StrategyWhen to UseParameters
structuredFast field-based filtering using comparison operatorsstructured_filter (supports AND, OR, NOT, eq, lt, gte, in, etc.)
textConvert natural language descriptions into structured predicatestext_filter, optional target_fields
llmAsk an LLM to judge whether documents match free-form criteriallm_filter (prompt, model, threshold, batch size)
customExecute a bespoke Python expression (careful with performance)function_code (stringified lambda)
Example stage:
{
  "stage_name": "filter",
  "version": "v1",
  "parameters": {
    "strategy": "structured",
    "structured_filter": {
      "AND": [
        { "field": "metadata.category", "operator": "eq", "value": "audio" },
        { "field": "metadata.price", "operator": "lte", "value": "{{INPUT.max_price}}" }
      ]
    }
  }
}

Filter Operators

OperatorDescription
eq, ne, gt, gte, lt, lteComparison
in, ninMembership
exists, is_nullPresence checks
contains, starts_with, ends_with, regexText predicates
AND, OR, NOTLogical composition (nestable)
Case sensitivity defaults to false; set "case_sensitive": true on the filter payload when needed.

Where Filters Live

  1. Retriever Execution Payload
    Add a filters object directly in the execute call.
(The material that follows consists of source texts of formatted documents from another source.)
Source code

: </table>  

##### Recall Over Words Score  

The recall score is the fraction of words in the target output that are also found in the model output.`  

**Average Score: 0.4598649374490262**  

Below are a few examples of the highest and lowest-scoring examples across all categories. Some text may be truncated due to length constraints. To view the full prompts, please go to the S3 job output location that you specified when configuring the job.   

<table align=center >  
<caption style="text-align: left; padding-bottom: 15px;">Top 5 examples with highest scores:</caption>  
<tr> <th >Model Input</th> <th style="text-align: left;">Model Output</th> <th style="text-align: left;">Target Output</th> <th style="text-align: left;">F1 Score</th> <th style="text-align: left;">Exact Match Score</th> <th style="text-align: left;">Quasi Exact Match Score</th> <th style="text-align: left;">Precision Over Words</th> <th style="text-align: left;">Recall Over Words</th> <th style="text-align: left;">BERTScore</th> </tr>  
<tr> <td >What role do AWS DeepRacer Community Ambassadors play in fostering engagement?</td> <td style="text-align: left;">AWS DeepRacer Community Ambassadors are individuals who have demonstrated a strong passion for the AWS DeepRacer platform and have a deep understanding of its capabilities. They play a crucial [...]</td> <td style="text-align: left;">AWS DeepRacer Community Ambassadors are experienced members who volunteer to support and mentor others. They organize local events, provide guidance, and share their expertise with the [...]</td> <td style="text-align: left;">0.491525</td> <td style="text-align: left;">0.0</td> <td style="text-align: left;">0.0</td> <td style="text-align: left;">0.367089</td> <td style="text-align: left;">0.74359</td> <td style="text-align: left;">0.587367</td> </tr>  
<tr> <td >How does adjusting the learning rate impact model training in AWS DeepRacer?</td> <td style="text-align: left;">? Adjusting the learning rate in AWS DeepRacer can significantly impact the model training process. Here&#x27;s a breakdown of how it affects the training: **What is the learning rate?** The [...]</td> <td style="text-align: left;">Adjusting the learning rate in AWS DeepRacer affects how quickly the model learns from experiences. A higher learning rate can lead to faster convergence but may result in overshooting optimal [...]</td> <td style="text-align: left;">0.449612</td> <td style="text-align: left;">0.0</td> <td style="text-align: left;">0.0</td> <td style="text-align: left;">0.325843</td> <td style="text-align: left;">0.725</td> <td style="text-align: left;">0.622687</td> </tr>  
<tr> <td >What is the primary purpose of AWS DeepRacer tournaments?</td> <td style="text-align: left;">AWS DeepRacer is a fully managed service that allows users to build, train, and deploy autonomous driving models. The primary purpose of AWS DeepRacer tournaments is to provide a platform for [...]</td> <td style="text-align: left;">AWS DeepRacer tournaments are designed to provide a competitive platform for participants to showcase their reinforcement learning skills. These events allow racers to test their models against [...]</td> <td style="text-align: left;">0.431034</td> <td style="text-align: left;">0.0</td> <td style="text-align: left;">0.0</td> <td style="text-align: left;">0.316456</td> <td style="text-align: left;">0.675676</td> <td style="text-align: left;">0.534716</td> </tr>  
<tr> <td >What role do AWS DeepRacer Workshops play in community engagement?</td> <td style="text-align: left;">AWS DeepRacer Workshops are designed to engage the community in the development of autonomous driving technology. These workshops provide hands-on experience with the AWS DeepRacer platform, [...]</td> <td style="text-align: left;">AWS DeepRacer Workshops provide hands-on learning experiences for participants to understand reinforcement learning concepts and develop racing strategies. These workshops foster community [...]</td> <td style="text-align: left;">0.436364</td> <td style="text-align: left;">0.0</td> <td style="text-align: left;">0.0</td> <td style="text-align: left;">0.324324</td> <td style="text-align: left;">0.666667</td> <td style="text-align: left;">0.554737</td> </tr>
The filter runs before the stage pipeline, reducing the initial candidate set.
  2. Filter Stage
    Insert filter@v1 between other stages to operate on intermediate results (after KNN, before rerank, etc.).
Use input templates to reference request inputs or prior stage outputs:
{
  "field": "metadata.category",
  "operator": "eq",
  "value": "{{INPUT.category}}"
}

LLM Filter Example

{
  "stage_name": "filter",
  "version": "v1",
  "parameters": {
    "strategy": "llm",
    "llm_filter": {
      "instruction": "Return true only if the review mentions battery life issues.",
      "model": "gpt-4o-mini",
      "batch_size": "{{5 * INPUT.page_size}}",
      "threshold": 0.7
    }
  }
}
  • Documents are grouped into batches and evaluated asynchronously.
  • Stage statistics expose token usage and latency so you can monitor cost.

Best Practices

  1. Filter early to shrink the candidate set before expensive stages (rerank, joins, LLM transforms).
  2. Index frequently filtered fields using collection payload indexes to speed up structured filters.
  3. Mix strategies—use structured filters for hard constraints and LLM filters for fuzzy criteria.
  4. Avoid over-filtering by leaving room for semantic recall; reranking can handle final ordering.
  5. Use templates to drive filter values from query inputs, stage outputs, or runtime context.
Filters are a powerful complement to vector search. Combine them with Mixpeek’s caching and telemetry to keep retrieval precise without sacrificing performance.